# Resource Requirements Reference
Technical reference for job resource specifications and allocation strategies.
## Resource Requirements Fields
| `name` | string | Yes | — | Identifier to reference from jobs |
| `num_cpus` | integer | No | `1` | Number of CPU cores |
| `num_gpus` | integer | No | `0` | Number of GPUs |
| `num_nodes` | integer | No | `1` | Number of nodes per job (`srun --nodes`); allocation size is set via Slurm scheduler config |
| `memory` | string | No | `1m` | Memory allocation (see format below) |
| `runtime` | string | No | `PT1H` | Maximum runtime (ISO 8601 duration) |
### Example
```yaml
resource_requirements:
- name: small
num_cpus: 2
num_gpus: 0
num_nodes: 1
memory: 4g
runtime: PT30M
- name: large
num_cpus: 16
num_gpus: 2
num_nodes: 1
memory: 128g
runtime: PT8H
- name: mpi_job # multi-node MPI or Julia Distributed.jl
num_cpus: 32
num_nodes: 4 # each job step spans 4 nodes
memory: 128g
runtime: PT8H
```
### `num_nodes`
The `num_nodes` field controls how many nodes each job step spans (`srun --nodes`). The Slurm
allocation size (`sbatch --nodes`) is set separately via the Slurm scheduler configuration.
For most jobs the value is `1` (default). Set it to a larger value for multi-node jobs such as MPI
or Julia `Distributed.jl`. For single-node jobs in a multi-node allocation, keep `num_nodes=1` and
configure the allocation size on the Slurm scheduler.
See [Multi-Node Jobs](../../specialized/hpc/multi-node-jobs.md) for detailed examples and guidance.
## Memory Format
String format with unit suffix:
| Suffix | Unit | Example |
| ------ | --------- | ------- |
| `k` | Kilobytes | `512k` |
| `m` | Megabytes | `512m` |
| `g` | Gigabytes | `16g` |
Examples:
```yaml
memory: 512m # 512 MB
memory: 1g # 1 GB
memory: 16g # 16 GB
```
## Runtime Format
ISO 8601 duration format:
| `PTnM` | Minutes | `PT30M` (30 minutes) |
| `PTnH` | Hours | `PT2H` (2 hours) |
| `PnD` | Days | `P1D` (1 day) |
| `PnDTnH` | Days and hours | `P1DT12H` (1.5 days) |
Examples:
```yaml
runtime: PT10M # 10 minutes
runtime: PT4H # 4 hours
runtime: P1D # 1 day
runtime: P1DT12H # 1 day, 12 hours
```
## Job Allocation Strategies
### Resource-Based Allocation (Default)
The server considers each job's resource requirements and only returns jobs that fit within
available compute node resources.
**Behavior:**
- Considers CPU, memory, and GPU requirements
- Prevents resource over-subscription
- Enables efficient packing of heterogeneous workloads
**Configuration:** Run without `--max-parallel-jobs`:
```bash
torc run $WORKFLOW_ID
```
### Queue-Based Allocation
The server returns the next N ready jobs regardless of resource requirements.
**Behavior:**
- Ignores job resource requirements
- Only limits concurrent job count
- Simpler and faster (no resource calculation)

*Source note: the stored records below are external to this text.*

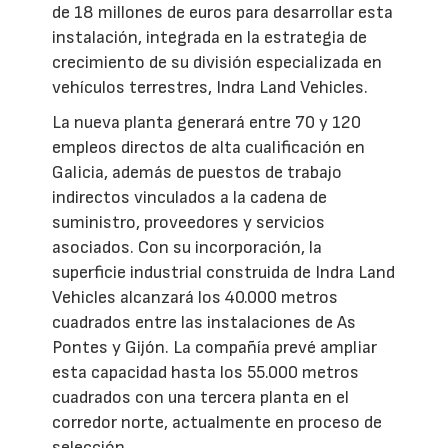
de 18 millones de euros para desarrollar esta
instalación, integrada en la estrategia de
crecimiento de su división especializada en
vehículos terrestres, Indra Land Vehicles.
La nueva planta generará entre 70 y 120
empleos directos de alta cualificación en
Galicia, además de puestos de trabajo
indirectos vinculados a la cadena de
suministro, proveedores y servicios
asociados. Con su incorporación, la
superficie industrial construida de Indra Land
Vehicles alcanzará los 40.000 metros
cuadrados entre las instalaciones de As
Pontes y Gijón. La compañía prevé ampliar
esta capacidad hasta los 55.000 metros
cuadrados con una tercera planta en el
corredor norte, actualmente en proceso de
selección.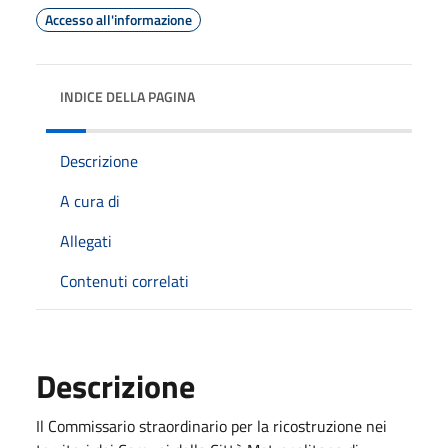
Accesso all'informazione
INDICE DELLA PAGINA
Descrizione
A cura di
Allegati
Contenuti correlati
Descrizione
Il Commissario straordinario per la ricostruzione nei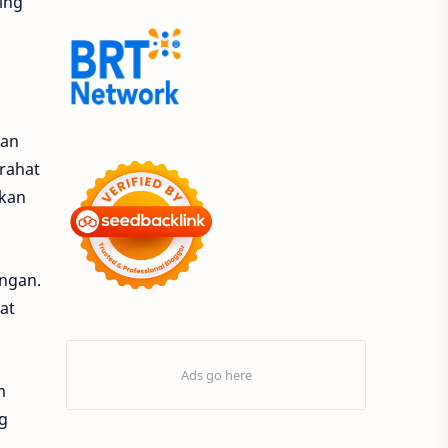
ing
9.9 Super Shopping Day
Acer
Acer Edu Tech 2024
Acer Indonesia
Adenanta Putra
gan
Adira Expo Bogor
irahat
ikan
Adira Finance
ADV
ADV160
Adventorial
ngan.
at
Aedes Aegypti
AHASS
AHASS Pontianak
AHASS Siaga
m
AHBI
AHDC 2026
g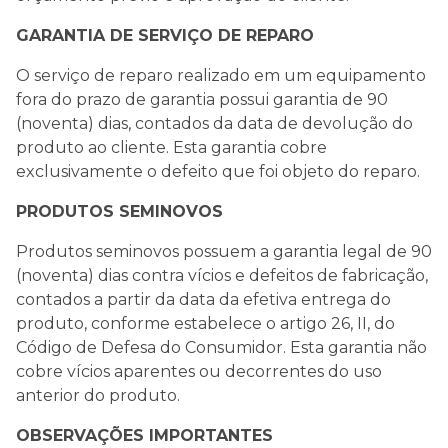
GARANTIA DE SERVIÇO DE REPARO
O serviço de reparo realizado em um equipamento
fora do prazo de garantia possui garantia de 90
(noventa) dias, contados da data de devolução do
produto ao cliente. Esta garantia cobre
exclusivamente o defeito que foi objeto do reparo.
PRODUTOS SEMINOVOS
Produtos seminovos possuem a garantia legal de 90
(noventa) dias contra vícios e defeitos de fabricação,
contados a partir da data da efetiva entrega do
produto, conforme estabelece o artigo 26, II, do
Código de Defesa do Consumidor. Esta garantia não
cobre vícios aparentes ou decorrentes do uso
anterior do produto.
OBSERVAÇÕES IMPORTANTES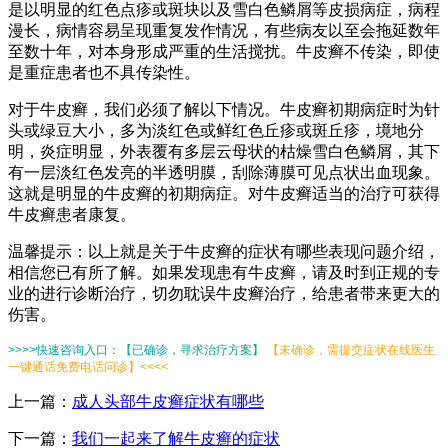
是以明显的红色点疹或斑块以及雪白色鳞屑等皮损病症，病程
漫长，病情容易呈现重复发作情况，有些病友以至会拖延数年
至数十年，对本身形成严重的生活搅扰。牛皮癣不传染，即使
是重症患者也不具传染性。
对于牛皮癣，我们必须了解以下情况。牛皮癣初期病症时为针
头或绿豆大小，多为淡红色或鲜红色丘疹或斑丘疹，境地分
明，炎症明显，外表覆有多层云母状的枯燥雪白色鳞屑，其下
有一层淡红色发亮的半透明膜，刮除薄膜可见点状出血现象。
这就是明显的牛皮癣的初期病症。对牛皮癣适当的治疗可获得
牛皮癣患者康复。
温馨提示：以上就是关于牛皮癣的症状有哪些表现问题介绍，
相信您已有所了解。如果发现患有牛皮癣，请及时到正规的专
业的进行诊断治疗，切勿耽误牛皮癣治疗，给患者带来更大的
伤害。
>>>>快速咨询入口：【已确诊，寻求治疗方案】
【未确诊，需提交症状在线医生
一键通话免费电话问诊】<<<<
上一篇：
成人头部牛皮癣症状有哪些
下一篇：
我们一起来了解牛皮癣的症状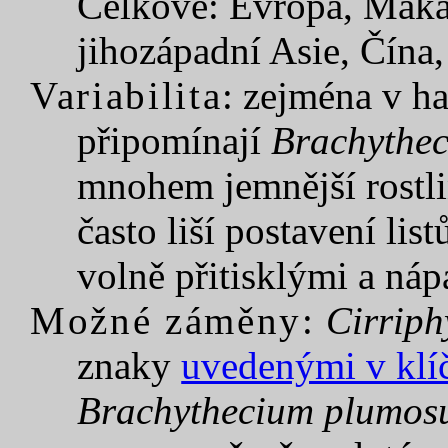
Celkové: Evropa, Makar
jihozápadní Asie, Čína
Variabilita
: zejména v h
připomínají
Brachythe
mnohem jemnější rostli
často liší postavení lis
volně přitisklými a náp
Možné záměny:
Cirriph
znaky
uvedenými v klí
Brachythecium plumo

**Configuration:** Run with `--max-parallel-jobs`:
```bash
torc run $WORKFLOW_ID --max-parallel-jobs 10
```
**Use cases:**
- Homogeneous workloads where all jobs need similar resources
- Simple task queues
- When resource tracking overhead is not wanted
## Resource Tracking
When using resource-based allocation, the job runner tracks:
| CPUs | Number of CPU cores in use |
| Memory | Total memory allocated to running jobs |
| GPUs | Number of GPUs in use |
| Nodes | Number of jobs running per node |
Jobs are only started when sufficient resources are available.